**Work request**
The records below are to be set down word for word, with every picture left out.

**Dataset entries**
──────

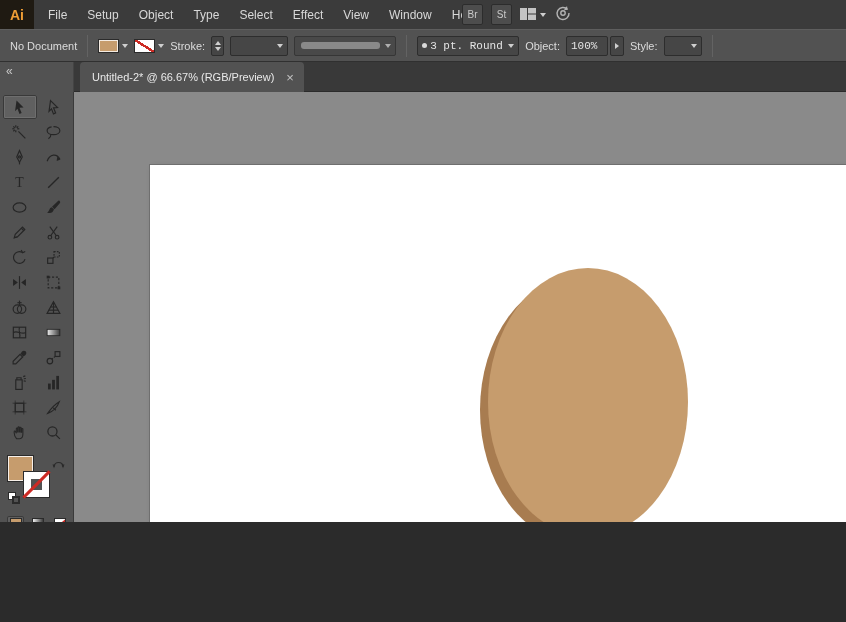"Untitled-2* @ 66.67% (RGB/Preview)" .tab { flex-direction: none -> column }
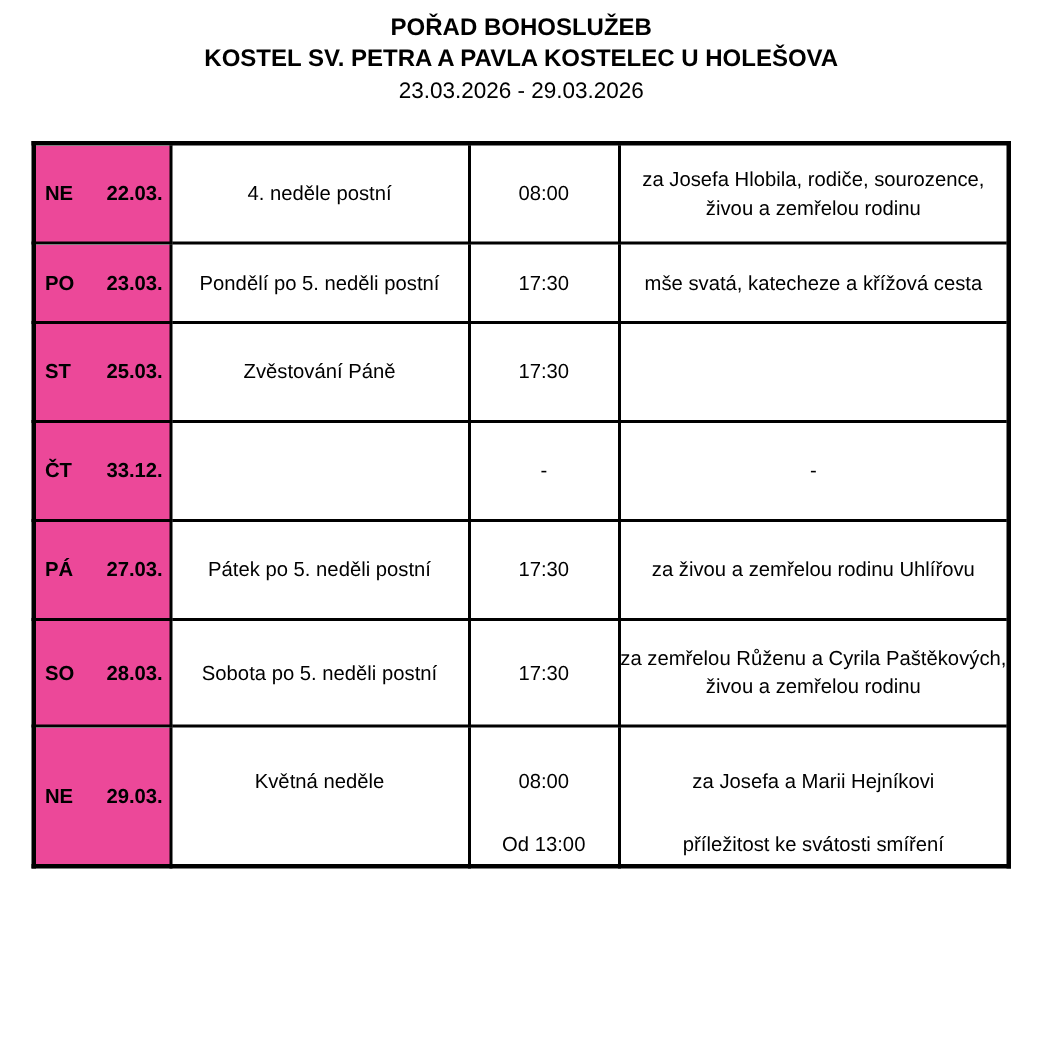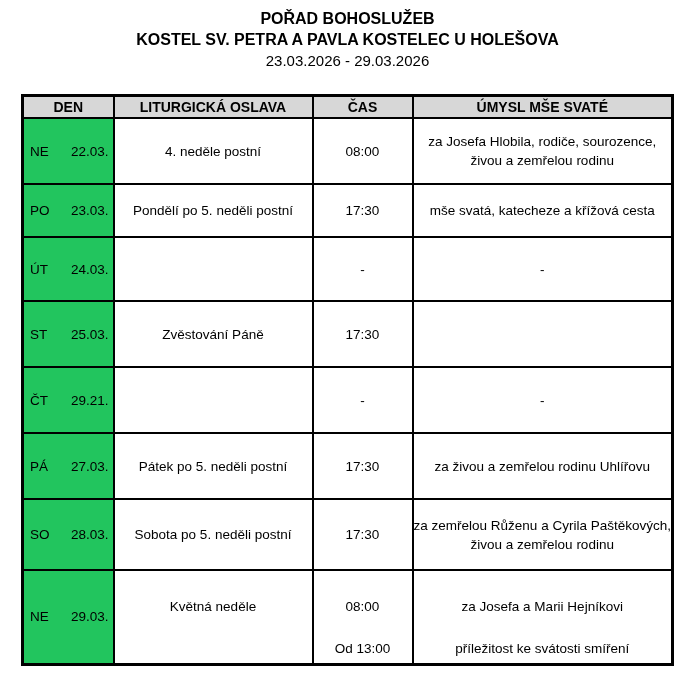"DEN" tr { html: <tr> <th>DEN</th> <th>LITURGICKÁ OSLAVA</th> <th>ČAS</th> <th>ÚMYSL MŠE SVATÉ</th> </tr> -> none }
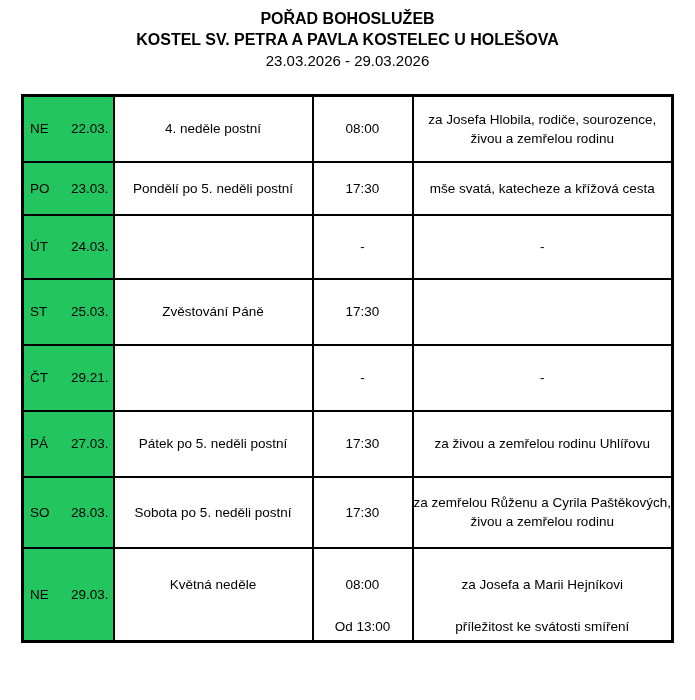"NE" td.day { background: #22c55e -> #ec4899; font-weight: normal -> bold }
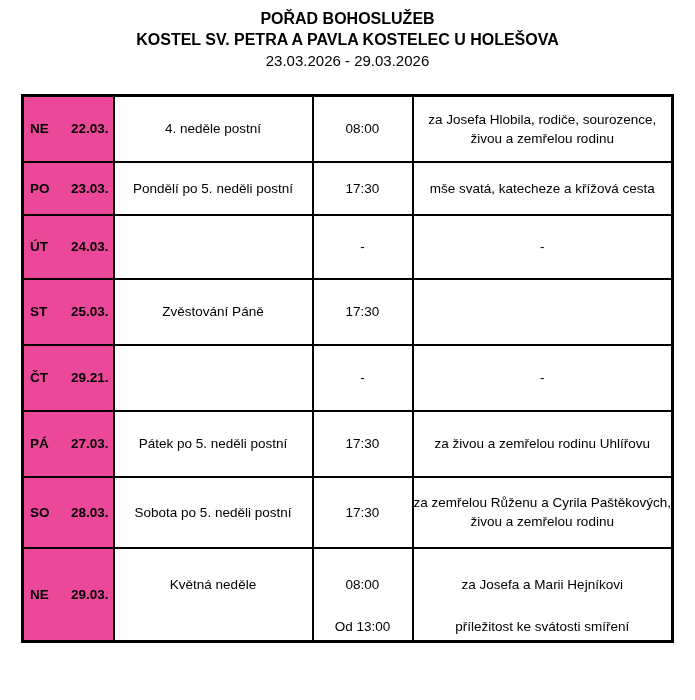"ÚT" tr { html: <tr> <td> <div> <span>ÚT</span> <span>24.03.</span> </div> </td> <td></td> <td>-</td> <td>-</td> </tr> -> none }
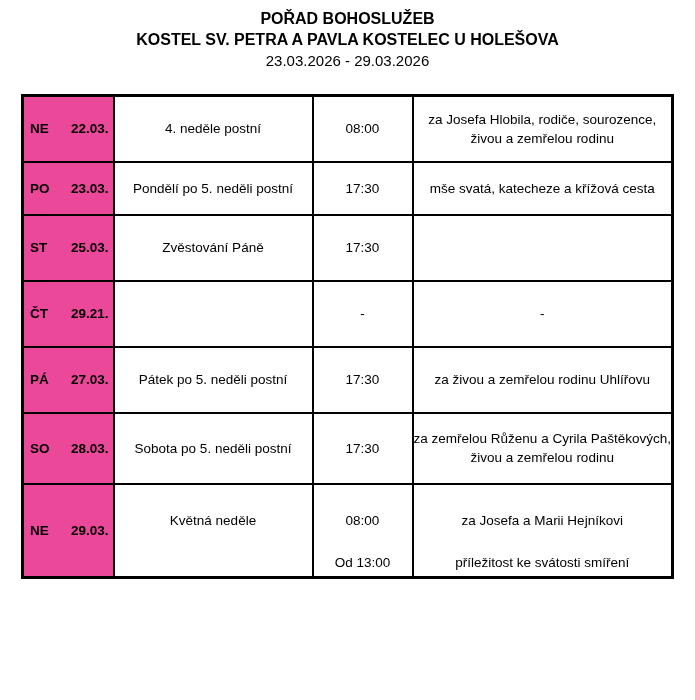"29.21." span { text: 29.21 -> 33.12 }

──────

**Your response**
"Untitled-2* @ 66.67% (RGB/Preview)" .tab { flex-direction: none -> column }
"DEN" tr { html: <tr> <th>DEN</th> <th>LITURGICKÁ OSLAVA</th> <th>ČAS</th> <th>ÚMYSL MŠE SVATÉ</th> </tr> -> none }
"NE" td.day { background: #22c55e -> #ec4899; font-weight: normal -> bold }
"ÚT" tr { html: <tr> <td> <div> <span>ÚT</span> <span>24.03.</span> </div> </td> <td></td> <td>-</td> <td>-</td> </tr> -> none }
"29.21." span { text: 29.21 -> 33.12 }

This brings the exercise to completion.